Unloveable

Valentine’s Day has been the main association I make with the month of February. But almost 5 years ago that changed when my son was born. He’s my third child, my first son after two daughters.

Going from one to two kids was much harder than going from two to three. I also cut back at work when he was born, so all was well. 

Life started getting REALLY interesting shortly after my son’s first birthday…when I found out I was having twins. They would be born before he turned two.

My pregnancy was healthy but made difficult because I had three little ones at home, and the two babies incubating were born full term. During that time as I became increasingly immobile, my son became increasingly difficult. He is sensitive, high maintenance, strong-willed, fussy, needy and loud.

I struggled to get him to listen, or eat, or basically do anything. The worst part was not even the not-listening, it was the crying and fussing (i.e. screaming and meltdowns) over, you know… nothing… or everything. It led to ME screaming right back. Demanding unreasonable ultimatums from a two year old and most certainly making things worse. 

At some point during this stage I was reading an online article about parenting and toddlers, and there was a particular line: Love them when they’re unloveable. 

Those words hit me hard, right in the heart. I started saying that phrase to myself all the time. Whenever I was in that moment, when I just wanted to snap, I would say it. I literally said it out loud to myself repeatedly, like a mantra.

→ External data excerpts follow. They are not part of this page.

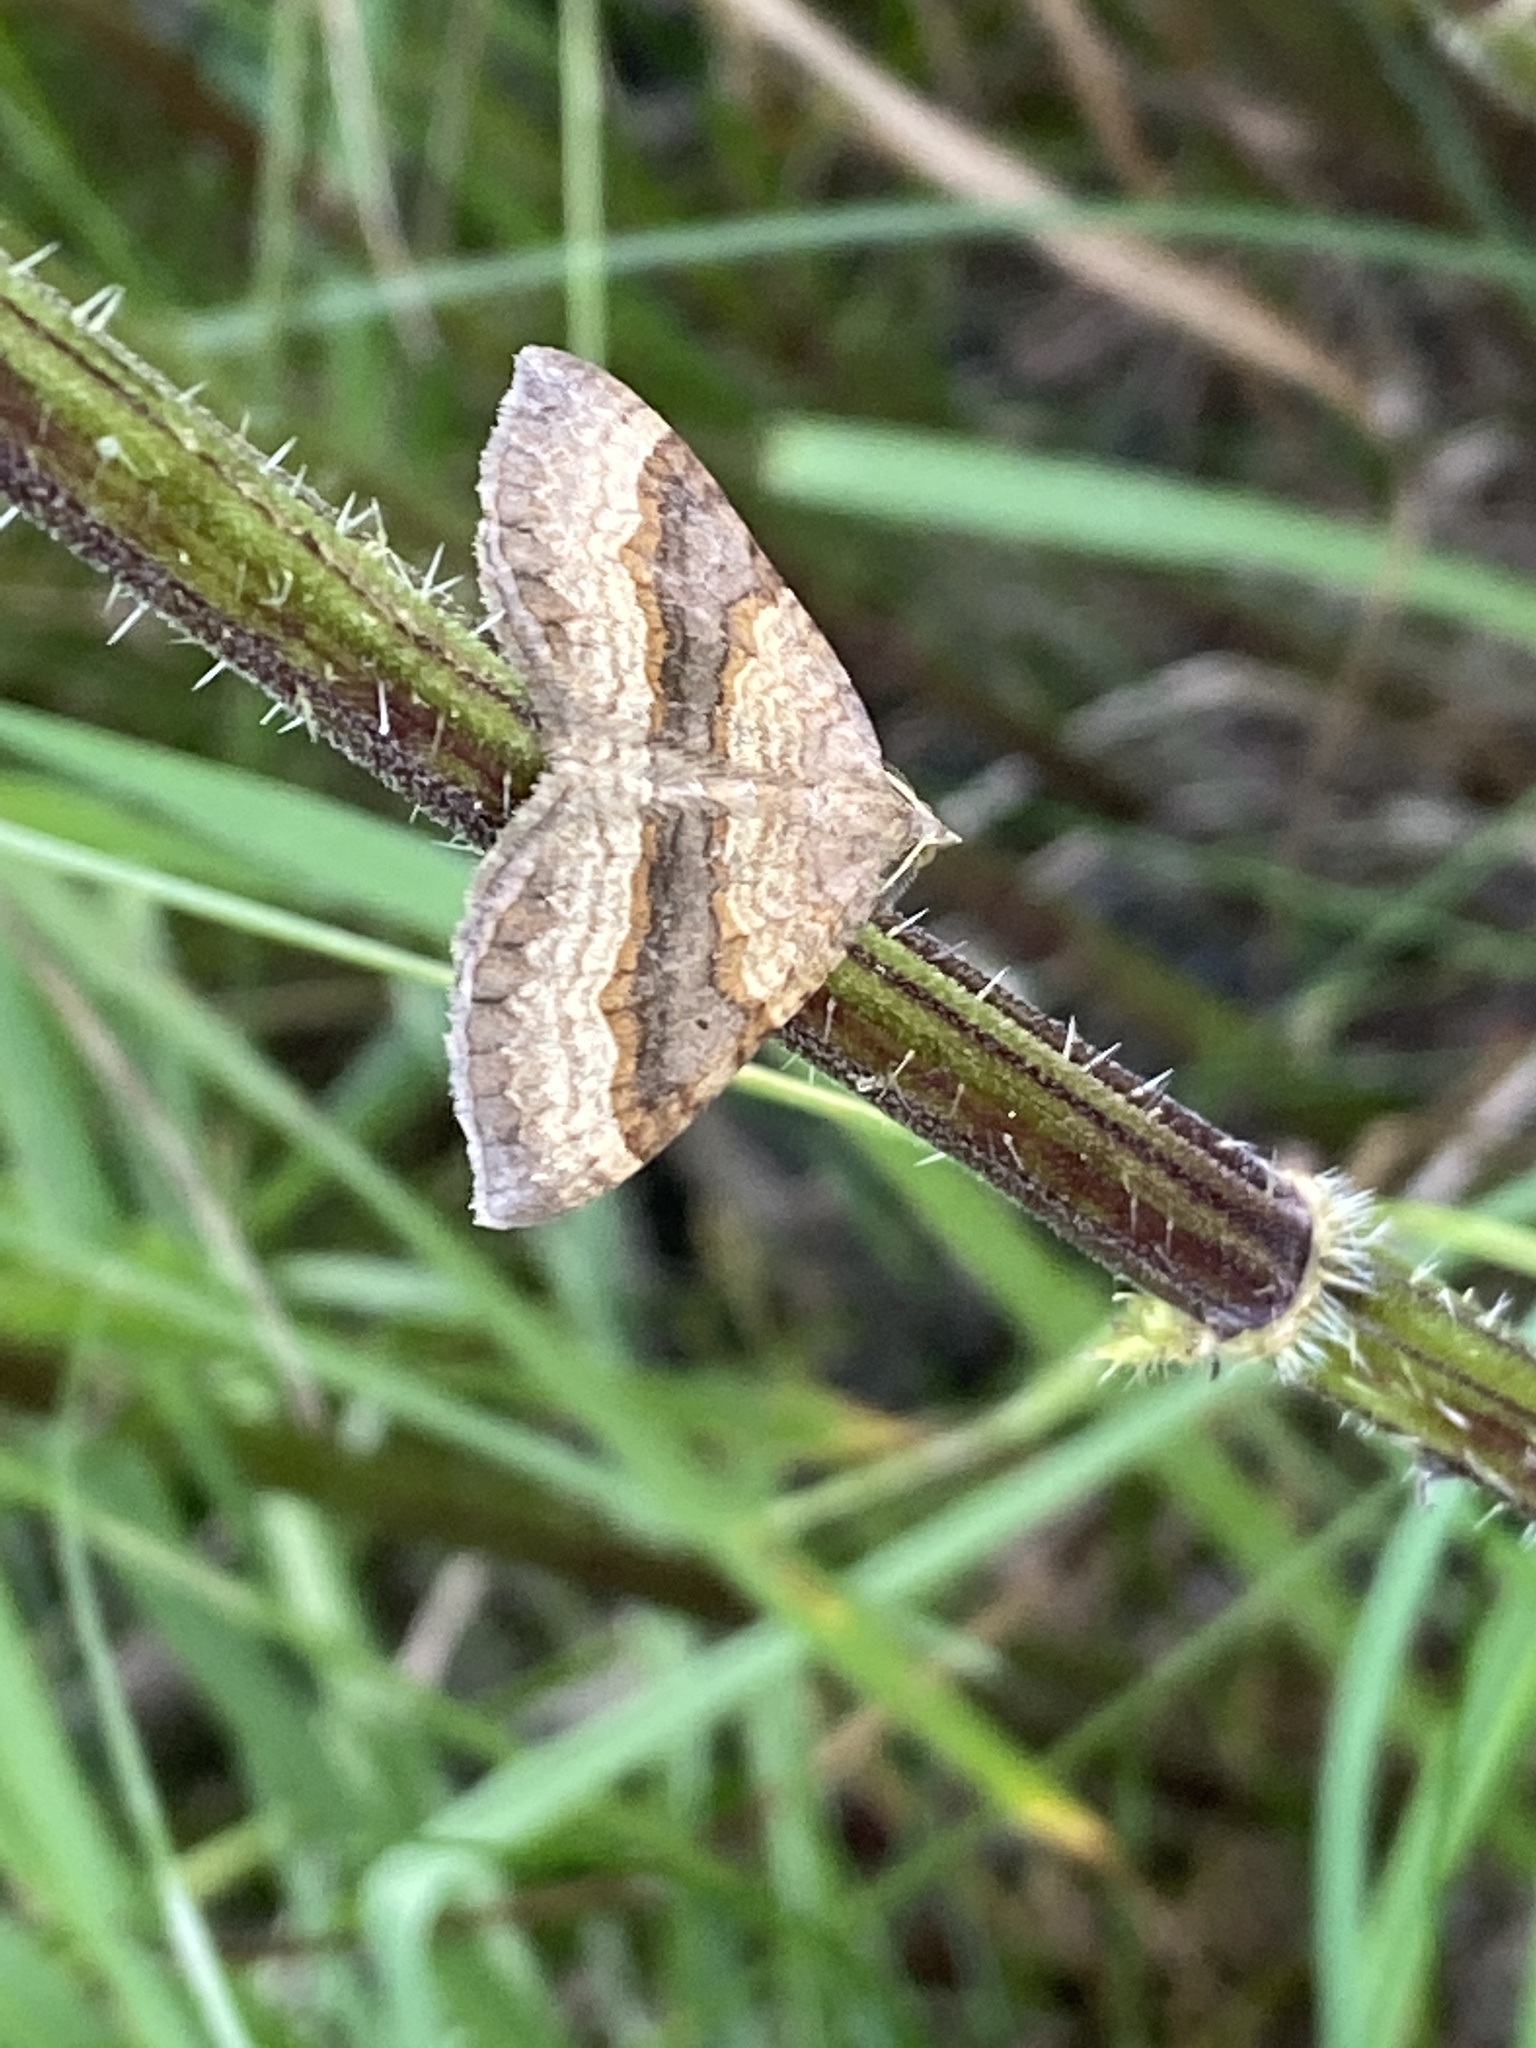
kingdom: Animalia
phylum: Arthropoda
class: Insecta
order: Lepidoptera
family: Geometridae
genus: Scotopteryx
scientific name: Scotopteryx chenopodiata
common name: Shaded broad-bar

I have strived to put so much thought, effort and “approaches” into my parenting to help me shape great kids who were good listeners, kind and helpful. I want to foster all those important qualities. I want them succeed in the world and be happy. But in the end, my job is to love them. And sometimes that’s pretty much all I can do.

My son will be turning 5 this month. In so many ways he is a completely different child than that fussy two year old. It does get easier and my mantra did pay off. He is still a sensitive soul, but now in such a way that makes me so proud rather than so crazy.

One of the greatest gifts that goes with being a mother of so many children is that I can see the true power of their individual selves. I had 5 children in less than 5 years. My husband and I are raising them in a cluster, all together, all the time, all one routine. Yet their personalities, characteristics, qualities, attributes, challenges….are strikingly different. They all have blue eyes but the look in each one is unique.

It’s the hardest and best job in the world, I just need to love them.